When asked if a military/law enforcement strategy is "the proper and right strategy" to combat the drug trade, Rice responded, "I see no other way than to be very tough on organized crime, to be capable of dealing with these very violent people who are trying to terrorize the population, who are trying to carry out their criminal activities. I see no other way."
Dr. Rice has obviously not read studies that show that drug treatment is much more cost effective than law enforcement strategies.
Rice also rewrote Mexican history during her interview with Televisa in order to justify President Felipe Calderon's highly controversial use of the military to combat drug cartels and perform police duties in the war on organized crime. When asked for her opinion on Calderon's military strategy, Rice told Televisa, "Mexico is a democratic country with a democratically elected president who has gone to his people, gone to his legislative branch, and developed this strategy."

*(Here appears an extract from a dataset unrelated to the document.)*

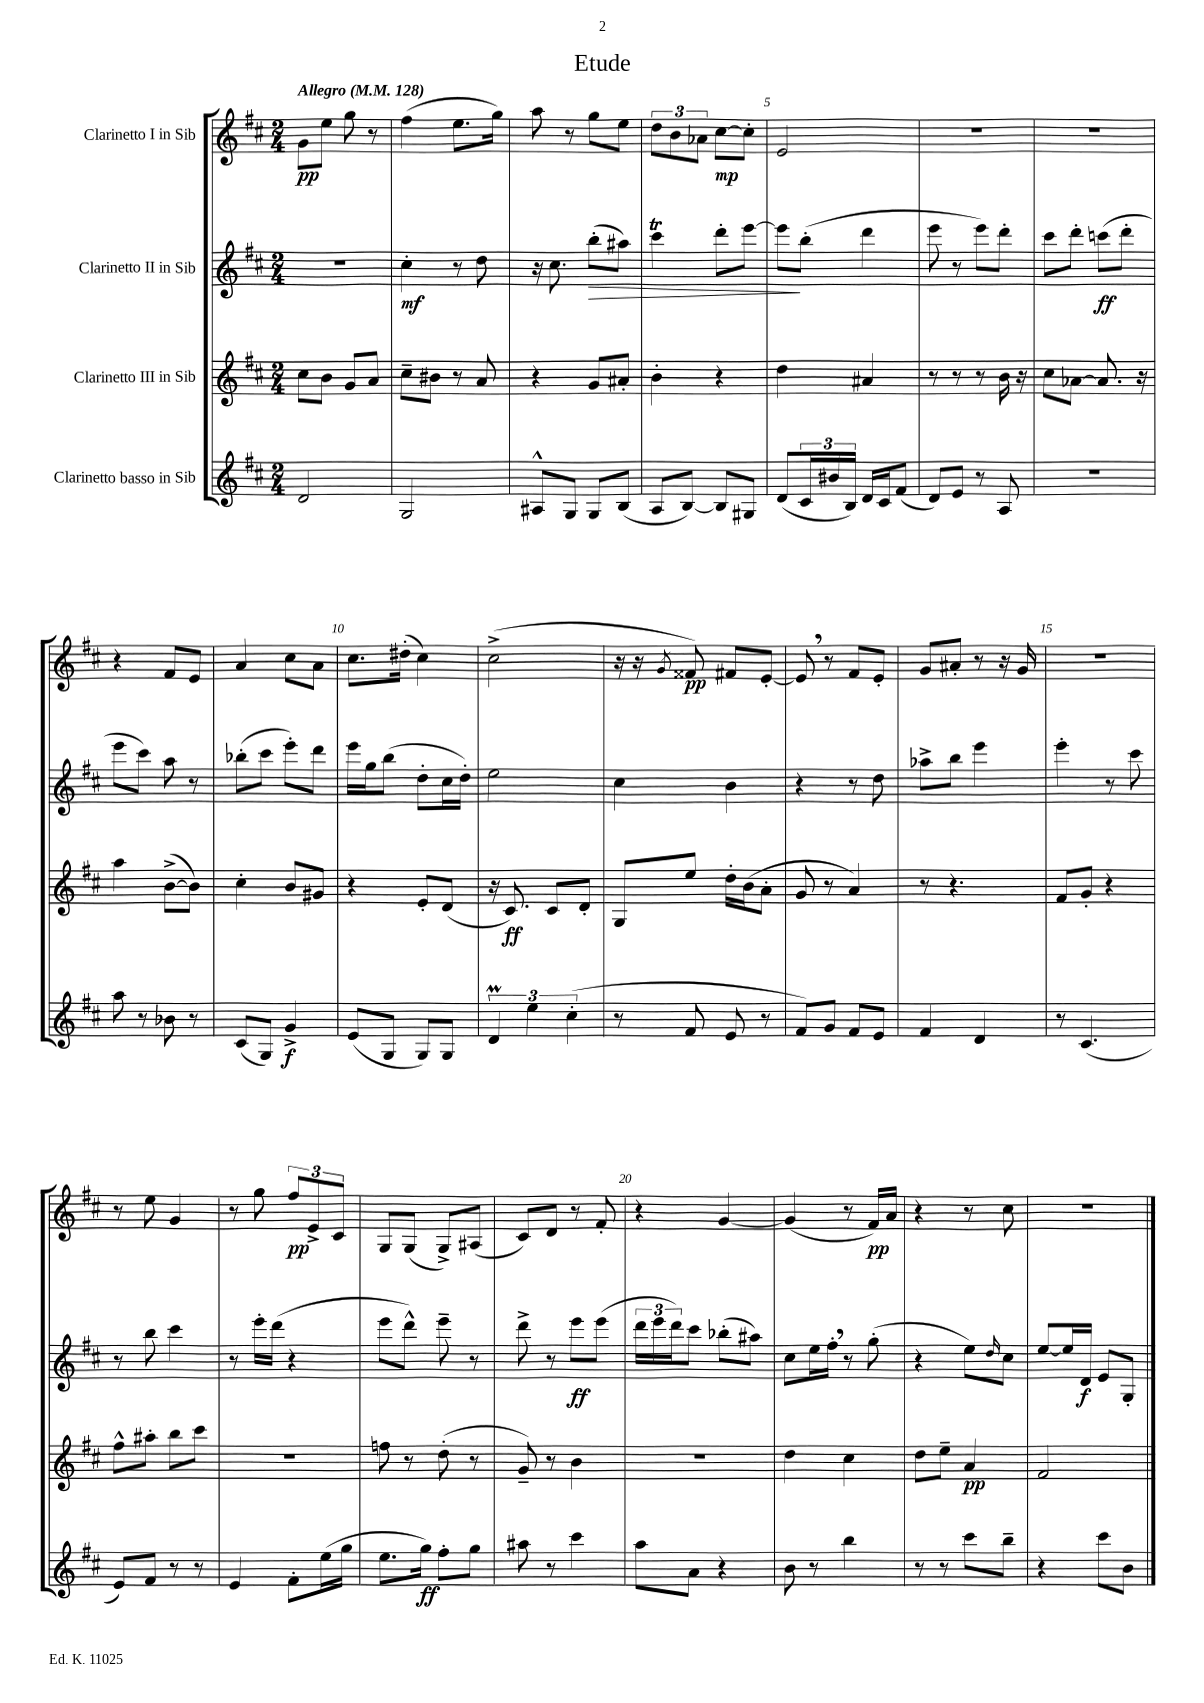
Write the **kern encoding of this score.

There are several factual errors in Rice's statement. The first is regarding Calderon's status as a "democratically elected president." Calderon took the presidency thanks to massive voter fraud in 2006. Urns stuffed full of uncounted votes turned up in dumpsters in zones that overwhelmingly supported opposition candidate Andres Manuel Lopez Obrador. Vote tallies were padded in favor of Calderon. Entire pro-Calderon precincts were counted twice in the final tally. Ballot boxes were found stuffed full of illegal votes. In some polling places, there were more illegal votes than actual voters. Narco News has demonstrated that these fraudulent practices combined clearly tipped the election in Calderon's favor.
Rice is also incorrect when she states that Calderon went to the legislative branch to develop his military strategy. Far from being a plan developed along with the legislative branch, Calderon deployed the troops without seeking Congress' approval first. Calderon's strategy of utilizing the military for policing functions is highly controversial, to the point where some members of Congress have considered revoking Calderon's authority to deploy troops without congressional approval. It's not even clear if Calderon's use of the troops is legal: Gen. Jose Francisco Gallardo notes that the use of the military in civilian police jurisdictions violates Article 21 of the Mexican constitution.